Let $X,Y$ be two normal random variables such that $\Bbb{E}(X)=0,\;\Bbb{E}(Y)=0,\;V(X)=1,\;V(Y)=1.$
I would like to prove that for all $s,t\in\Bbb{R}$ we have $$\Bbb{E}\bigl(\exp(sX-s^2/2)\exp(tY-t^2/2)\bigr)=\exp(st\Bbb{E}(XY)).$$
As $X,Y$ are not independent I am not sure how can I tackle this problem. For exemple, I don't know the density $f_{XY}.$
EDIT: I have badly translated the problem (english to french). Indeed the assumption is 'with joint Gaussian distribution'.
On
This is false.
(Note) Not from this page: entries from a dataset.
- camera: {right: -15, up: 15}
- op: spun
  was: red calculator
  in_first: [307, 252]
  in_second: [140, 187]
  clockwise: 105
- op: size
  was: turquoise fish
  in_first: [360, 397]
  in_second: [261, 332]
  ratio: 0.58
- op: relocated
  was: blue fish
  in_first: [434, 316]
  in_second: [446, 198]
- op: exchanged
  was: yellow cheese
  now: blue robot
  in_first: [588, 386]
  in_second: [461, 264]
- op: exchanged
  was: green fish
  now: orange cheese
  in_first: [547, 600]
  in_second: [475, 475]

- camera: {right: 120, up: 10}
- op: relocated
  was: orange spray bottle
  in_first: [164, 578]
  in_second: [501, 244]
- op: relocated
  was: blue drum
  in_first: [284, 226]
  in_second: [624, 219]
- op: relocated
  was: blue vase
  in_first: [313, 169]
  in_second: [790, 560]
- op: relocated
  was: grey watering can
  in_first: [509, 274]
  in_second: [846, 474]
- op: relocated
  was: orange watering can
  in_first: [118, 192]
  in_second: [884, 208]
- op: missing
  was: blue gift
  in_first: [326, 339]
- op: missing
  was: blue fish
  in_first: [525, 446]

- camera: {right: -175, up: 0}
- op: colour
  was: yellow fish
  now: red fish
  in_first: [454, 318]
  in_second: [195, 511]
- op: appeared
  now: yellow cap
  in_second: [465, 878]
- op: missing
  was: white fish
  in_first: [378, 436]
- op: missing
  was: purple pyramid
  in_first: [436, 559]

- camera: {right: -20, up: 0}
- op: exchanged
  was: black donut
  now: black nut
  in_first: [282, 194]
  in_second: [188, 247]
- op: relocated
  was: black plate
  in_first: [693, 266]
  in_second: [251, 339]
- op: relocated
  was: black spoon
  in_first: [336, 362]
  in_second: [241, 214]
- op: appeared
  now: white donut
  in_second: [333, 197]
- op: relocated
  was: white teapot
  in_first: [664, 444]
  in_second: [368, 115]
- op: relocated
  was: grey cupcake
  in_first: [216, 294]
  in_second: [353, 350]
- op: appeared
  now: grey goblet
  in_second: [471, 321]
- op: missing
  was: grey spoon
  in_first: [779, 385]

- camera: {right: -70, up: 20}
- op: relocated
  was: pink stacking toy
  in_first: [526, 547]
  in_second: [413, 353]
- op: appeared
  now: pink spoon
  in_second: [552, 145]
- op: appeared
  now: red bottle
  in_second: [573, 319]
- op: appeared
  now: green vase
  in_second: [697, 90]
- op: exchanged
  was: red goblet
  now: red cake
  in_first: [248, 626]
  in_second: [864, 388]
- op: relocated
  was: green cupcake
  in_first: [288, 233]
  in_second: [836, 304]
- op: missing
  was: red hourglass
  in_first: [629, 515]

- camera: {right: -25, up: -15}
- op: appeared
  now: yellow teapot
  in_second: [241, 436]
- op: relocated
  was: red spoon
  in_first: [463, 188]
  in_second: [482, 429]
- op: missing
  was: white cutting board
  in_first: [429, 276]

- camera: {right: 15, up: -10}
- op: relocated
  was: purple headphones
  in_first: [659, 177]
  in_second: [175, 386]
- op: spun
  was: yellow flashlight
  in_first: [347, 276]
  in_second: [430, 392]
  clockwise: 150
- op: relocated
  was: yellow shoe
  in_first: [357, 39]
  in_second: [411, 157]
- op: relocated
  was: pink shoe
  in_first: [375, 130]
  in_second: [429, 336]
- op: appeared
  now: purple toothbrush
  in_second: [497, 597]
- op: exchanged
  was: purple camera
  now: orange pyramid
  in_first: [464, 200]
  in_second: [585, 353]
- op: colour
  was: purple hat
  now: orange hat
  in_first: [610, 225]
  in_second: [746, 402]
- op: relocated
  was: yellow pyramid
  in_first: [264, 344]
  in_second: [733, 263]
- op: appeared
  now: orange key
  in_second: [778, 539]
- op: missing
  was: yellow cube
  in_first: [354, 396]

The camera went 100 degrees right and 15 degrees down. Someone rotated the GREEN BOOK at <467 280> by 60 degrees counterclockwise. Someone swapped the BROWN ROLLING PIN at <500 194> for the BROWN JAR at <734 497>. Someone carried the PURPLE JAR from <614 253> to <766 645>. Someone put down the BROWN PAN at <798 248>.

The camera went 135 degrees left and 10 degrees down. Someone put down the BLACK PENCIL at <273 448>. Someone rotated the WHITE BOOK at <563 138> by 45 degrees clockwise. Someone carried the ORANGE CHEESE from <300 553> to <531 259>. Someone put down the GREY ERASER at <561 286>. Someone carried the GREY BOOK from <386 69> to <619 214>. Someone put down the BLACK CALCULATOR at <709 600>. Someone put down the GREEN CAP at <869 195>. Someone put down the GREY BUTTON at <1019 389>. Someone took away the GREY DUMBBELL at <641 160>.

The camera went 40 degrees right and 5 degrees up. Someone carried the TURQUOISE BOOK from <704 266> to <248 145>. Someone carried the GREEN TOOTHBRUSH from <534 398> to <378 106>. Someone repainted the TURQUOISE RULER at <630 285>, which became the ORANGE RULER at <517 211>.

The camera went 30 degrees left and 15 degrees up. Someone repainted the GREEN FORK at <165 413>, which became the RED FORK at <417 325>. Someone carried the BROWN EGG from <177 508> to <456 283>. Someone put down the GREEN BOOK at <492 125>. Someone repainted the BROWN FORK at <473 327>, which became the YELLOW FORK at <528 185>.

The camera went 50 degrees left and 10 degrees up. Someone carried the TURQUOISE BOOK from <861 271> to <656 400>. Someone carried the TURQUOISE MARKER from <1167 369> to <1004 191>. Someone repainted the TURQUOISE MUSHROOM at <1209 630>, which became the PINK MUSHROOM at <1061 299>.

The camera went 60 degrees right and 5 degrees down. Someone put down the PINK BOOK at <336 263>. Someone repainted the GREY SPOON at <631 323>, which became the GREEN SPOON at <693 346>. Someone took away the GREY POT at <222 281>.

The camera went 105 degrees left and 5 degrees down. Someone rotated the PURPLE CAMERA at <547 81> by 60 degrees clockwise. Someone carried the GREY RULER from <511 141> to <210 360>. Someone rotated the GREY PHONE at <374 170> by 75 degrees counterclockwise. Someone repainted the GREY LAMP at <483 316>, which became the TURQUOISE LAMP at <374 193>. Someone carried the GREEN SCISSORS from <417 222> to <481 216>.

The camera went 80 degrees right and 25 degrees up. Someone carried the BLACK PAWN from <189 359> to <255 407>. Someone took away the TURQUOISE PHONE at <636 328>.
Without some assumption on joint distribution we cannot prove this. In fact, the stated equation gives a formula for $Ee^{sX+tY}$ and using this we can easily see that $(X,Y)$ has a 2-dimensional normal distribution. This is absurd since the fact that marginals are normal does not imply that the joint distribution is normal.
Assuming furthermore that $(X,Y)$ is jointly normal, one knows that there exists some standard normal random variable $Z$ independent of $X$ such that $Y=uX+vZ$ with $u=E(XY)$ and $u^2+v^2=1$.
Then, by independence of $X$ and $Z$, the desired expectation $$(\ast):=E(e^{sX-s^2/2+tY-t^2/2})$$ is $$(\ast)=E(e^{sX-s^2/2+t(uX+vZ)-t^2/2})=E(e^{(s+tu)X})E(e^{tvZ})e^{-s^2/2-t^2/2}$$ Using the identity $$E(e^{aX})=E(e^{aZ})=e^{a^2/2}$$ for every $a$, one sees that $$(\ast)=e^{(s+ut)^2/2}e^{(tv)^2/2}e^{-s^2/2-t^2/2}=e^{ust}$$ that is, the desired result.